__WHAT YOU ARE ASKED TO DO__
Repeat only these lines, exactly: the first line of the data, the line containing "napp 400jährige Epoche", and every line between them. Pictures stay out.

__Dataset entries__
::::

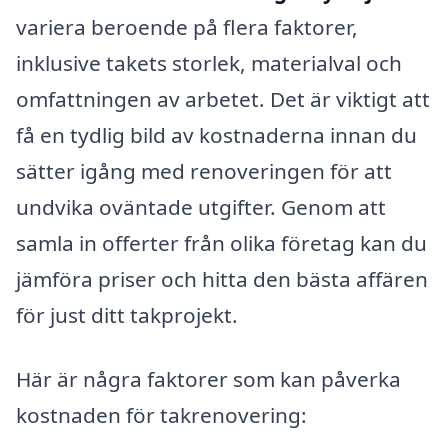
variera beroende på flera faktorer,
inklusive takets storlek, materialval och
omfattningen av arbetet. Det är viktigt att
få en tydlig bild av kostnaderna innan du
sätter igång med renoveringen för att
undvika oväntade utgifter. Genom att
samla in offerter från olika företag kan du
jämföra priser och hitta den bästa affären
för just ditt takprojekt.
Här är några faktorer som kan påverka
kostnaden för takrenovering:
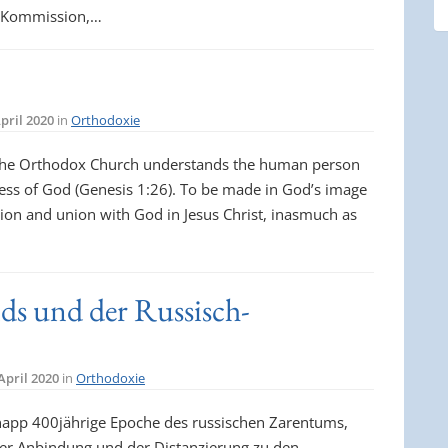
er Kommission,…
April 2020
in
Orthodoxie
 §1 The Orthodox Church understands the human person
ness of God (Genesis 1:26). To be made in God’s image
on and union with God in Jesus Christ, inasmuch as
ds und der Russisch-
 April 2020
in
Orthodoxie
napp 400jährige Epoche des russischen Zarentums,
der Anbindung und der Distanzierung zu den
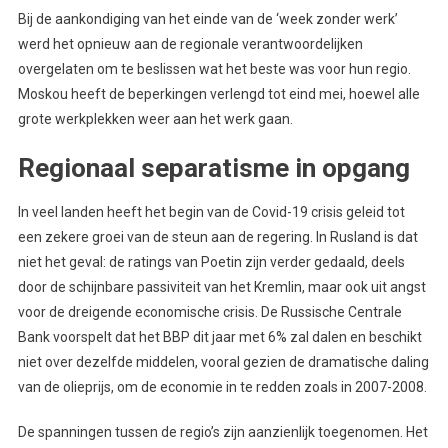
Bij de aankondiging van het einde van de ‘week zonder werk’
werd het opnieuw aan de regionale verantwoordelijken
overgelaten om te beslissen wat het beste was voor hun regio.
Moskou heeft de beperkingen verlengd tot eind mei, hoewel alle
grote werkplekken weer aan het werk gaan.
Regionaal separatisme in opgang
In veel landen heeft het begin van de Covid-19 crisis geleid tot
een zekere groei van de steun aan de regering. In Rusland is dat
niet het geval: de ratings van Poetin zijn verder gedaald, deels
door de schijnbare passiviteit van het Kremlin, maar ook uit angst
voor de dreigende economische crisis. De Russische Centrale
Bank voorspelt dat het BBP dit jaar met 6% zal dalen en beschikt
niet over dezelfde middelen, vooral gezien de dramatische daling
van de olieprijs, om de economie in te redden zoals in 2007-2008.
De spanningen tussen de regio’s zijn aanzienlijk toegenomen. Het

::::

__SOLUTION TO THIS TASK__
variera beroende på flera faktorer,
inklusive takets storlek, materialval och
omfattningen av arbetet. Det är viktigt att
få en tydlig bild av kostnaderna innan du
sätter igång med renoveringen för att
undvika oväntade utgifter. Genom att
samla in offerter från olika företag kan du
jämföra priser och hitta den bästa affären
för just ditt takprojekt.
Här är några faktorer som kan påverka
kostnaden för takrenovering:
er Kommission,…
April 2020
in
Orthodoxie
 §1 The Orthodox Church understands the human person
ness of God (Genesis 1:26). To be made in God’s image
on and union with God in Jesus Christ, inasmuch as
ds und der Russisch-
 April 2020
in
Orthodoxie
napp 400jährige Epoche des russischen Zarentums,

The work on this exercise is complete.